This may just be politics as usual in Israel, but it is interesting to see just how the leading opposition party there is using today’s mass protest against “gender segregation” (as one report put it) by the ultra-Orthodox extremists of Beit Shemesh for political capital. An article about the protest filed late this morning on the BBC News Web site quoted opposition leader Tzipi Livni describing the ultra-Orthodox of Beit Shemesh as “the extremist elements that are rearing their heads and are trying to impose their world view on us.” Presumably, Livni made her remarks in Hebrew; but my guess is that she deliberately chose the same noun form that has been applied to violent acts by extreme fundamentalists of other faiths (that need not be enumerated).

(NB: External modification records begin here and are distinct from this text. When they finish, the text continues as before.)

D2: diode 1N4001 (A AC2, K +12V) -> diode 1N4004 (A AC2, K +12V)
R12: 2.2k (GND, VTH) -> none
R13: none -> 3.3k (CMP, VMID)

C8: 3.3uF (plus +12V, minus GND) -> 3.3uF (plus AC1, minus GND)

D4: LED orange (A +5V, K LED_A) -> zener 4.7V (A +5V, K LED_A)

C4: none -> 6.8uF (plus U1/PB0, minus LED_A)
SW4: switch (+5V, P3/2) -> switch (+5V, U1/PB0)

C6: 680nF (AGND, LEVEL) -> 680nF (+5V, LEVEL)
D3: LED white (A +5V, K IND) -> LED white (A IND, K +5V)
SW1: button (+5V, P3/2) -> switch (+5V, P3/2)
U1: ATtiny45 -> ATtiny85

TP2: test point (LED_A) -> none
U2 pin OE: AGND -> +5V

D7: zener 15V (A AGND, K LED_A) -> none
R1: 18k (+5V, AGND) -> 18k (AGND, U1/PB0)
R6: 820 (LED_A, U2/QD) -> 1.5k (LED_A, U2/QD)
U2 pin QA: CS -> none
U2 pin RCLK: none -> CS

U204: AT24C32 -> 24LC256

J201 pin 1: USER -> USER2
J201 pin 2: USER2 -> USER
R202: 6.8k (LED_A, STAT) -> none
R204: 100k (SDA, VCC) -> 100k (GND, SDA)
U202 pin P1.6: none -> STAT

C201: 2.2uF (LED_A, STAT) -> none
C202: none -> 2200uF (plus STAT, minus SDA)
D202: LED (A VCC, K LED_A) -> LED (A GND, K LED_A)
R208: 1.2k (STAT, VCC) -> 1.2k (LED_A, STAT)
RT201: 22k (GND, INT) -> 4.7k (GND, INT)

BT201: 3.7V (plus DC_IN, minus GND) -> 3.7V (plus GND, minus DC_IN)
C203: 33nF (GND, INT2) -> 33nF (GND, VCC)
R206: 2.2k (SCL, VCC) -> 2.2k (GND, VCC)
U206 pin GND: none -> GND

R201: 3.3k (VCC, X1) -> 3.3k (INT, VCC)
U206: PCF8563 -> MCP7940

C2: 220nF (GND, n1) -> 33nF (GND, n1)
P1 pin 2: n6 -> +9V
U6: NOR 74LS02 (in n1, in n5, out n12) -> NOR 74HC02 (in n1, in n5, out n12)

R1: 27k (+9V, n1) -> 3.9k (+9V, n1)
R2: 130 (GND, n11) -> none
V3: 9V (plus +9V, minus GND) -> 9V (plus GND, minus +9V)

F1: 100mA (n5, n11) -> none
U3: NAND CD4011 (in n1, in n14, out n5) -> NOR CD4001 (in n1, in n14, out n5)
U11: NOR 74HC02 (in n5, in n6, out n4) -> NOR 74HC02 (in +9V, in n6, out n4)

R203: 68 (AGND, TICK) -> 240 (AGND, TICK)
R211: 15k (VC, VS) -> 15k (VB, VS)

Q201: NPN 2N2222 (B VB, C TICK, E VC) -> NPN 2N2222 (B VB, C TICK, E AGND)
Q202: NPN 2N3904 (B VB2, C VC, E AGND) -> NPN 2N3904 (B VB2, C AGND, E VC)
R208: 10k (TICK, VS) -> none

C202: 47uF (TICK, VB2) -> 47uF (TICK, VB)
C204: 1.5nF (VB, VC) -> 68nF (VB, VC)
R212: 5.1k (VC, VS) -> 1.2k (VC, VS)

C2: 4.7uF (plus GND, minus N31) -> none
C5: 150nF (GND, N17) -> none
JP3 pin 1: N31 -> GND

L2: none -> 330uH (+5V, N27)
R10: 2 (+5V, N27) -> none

I am also struck by the use of words sharing the stem for segregation. I believe I heard a television report (which I have to confess I have been unable to trace), which claimed that there are Orthodox communities that force women to ride in the back of the bus. I would guess I heard this on the BBC, because I would find it hard to imagine an American report of such activities that would refrain from a reference to Rosa Parks. In other words Israel may be facing a civil rights movement that it had not dreamed would arise in a country of Jews.
I would also like to consider a remark that showed up in the same Al Jazeera English report that included the phrase “gender segregation.” The source is Professor Emeritus Menachem Friedman of Bar Ilan University. This is what he has to say about the current tension between ultra-Orthodox communities and the predominantly secular majority of Israeli citizens:
It is clear that Israeli society is faced with a challenge that I am not sure it can handle. A challenge that is no less and no more than an existential challenge,
I agree that “existential” is the right adjective, but I wonder if Friedman had bothered to explain why this is the case. As I see it, Israel may be forced to decide whether it is a “Jewish state” or a “state that guarantees freedom from persecution to all Jews.” That is the critical existential distinction; and it may be that how it is resolved will determine whether the current dispute between Israelis and Palestinians is best resolved with a one-state or two-state solution. Clearly, the Palestinians would have every reason to reject a one-state solution if that one-state were a “Jewish state.” Just as clearly, no Jew living in Israel would want to sacrifice the motive for settling there in the first place. However, a single state that would guarantee freedom of religion to all Jews might satisfy enough of the currently secularized population to make for a viable resolution of the problem. If the walls of Old Jerusalem can accommodate practitioners of any number of different faiths (more or less), why can’t that accommodation be escalated to the scale of a single country governed by a representative democracy?